Через час рыбаки с хутора Судачьего с удивлением увидели, что поднятый с утра на Голубовской мачте красный флаг вдруг куда-то исчез.
— Что там за чертовщина у голубовцев? — разводили руками судачинские рыбаки. — Вроде ведь висел флаг, значит, суточное задание было выполнено, а потом чего-то приключилось.
— Может, утоп баркас с добычей? — предположил кто-то.
— Надо бы послать верхового, пущай узнает, чего там стряслось…
Посланный судачинским рыбколхозом верховой по возвращении на тоню обескураженно сообщил, что новый инспектор рыболовного надзора отобрал у голубовцев весь улов второй бригады и составил на бригадира акт о незаконном прилове молоди.
— Гляди, какой завзятый! — качали головами рыбаки. — При старом инспекторе у них этого не бывало, мирно жили…
…Сойдя с катера, Василий Зубов уселся на бревно возле лодки, уже спущенной на воду.
День был теплый, солнечный. Река сияла так, что на нее больно было смотреть. Моторист Яша, развалившись на борту лодки, подремывал, жмуря свой единственный глаз.
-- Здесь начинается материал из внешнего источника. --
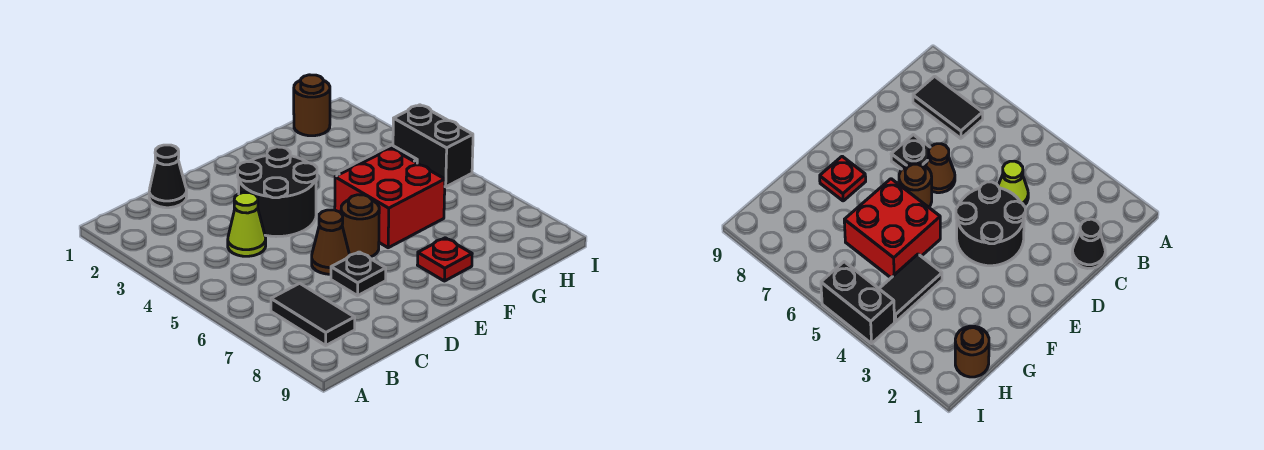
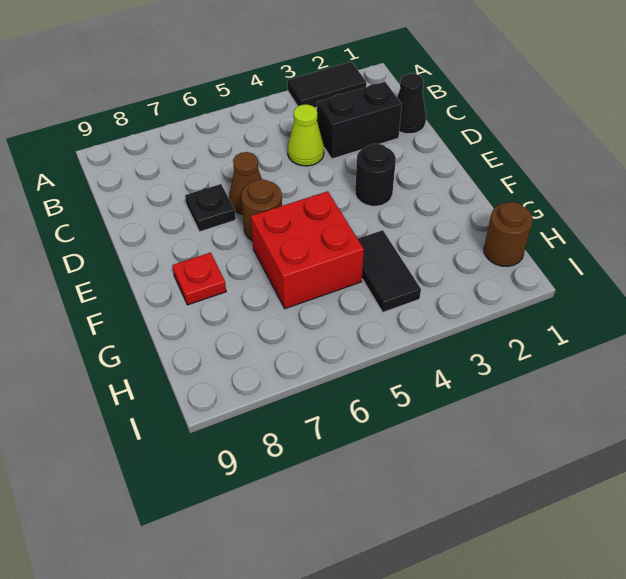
black 1x2 tile [271,283,355,345] -> black 1x2 tile moved to [287,62,366,108]
black 2x2 round brick [237,147,317,237] -> black 1x1 round brick [355,144,396,206]
black 1x2 brick [393,105,473,187] -> black 1x2 brick moved to [317,82,402,159]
Василий молча курил. Осматривая левый и правый берег, он видел, как ловят рыбу станичные удильщики: ниже Церковного рынка, стоя на камне, удил старый учитель-пенсионер Тимофей Тимофеевич; неподалеку от него, на плоскодонном каюке, устроились трое мальчишек с лесками; на левом берегу ловили удочками старики из полеводческого колхоза; сидя на пароме, ставил лески чистенький благообразный дед Авдей.
Удочками и лесками ловить рыбу разрешалось, и никто из удильщиков не обращал внимания на сидящего у лодки инспектора. Только две женщины, стиравшие белье в реке, оглянулись на Василия и снова занялись своей работой.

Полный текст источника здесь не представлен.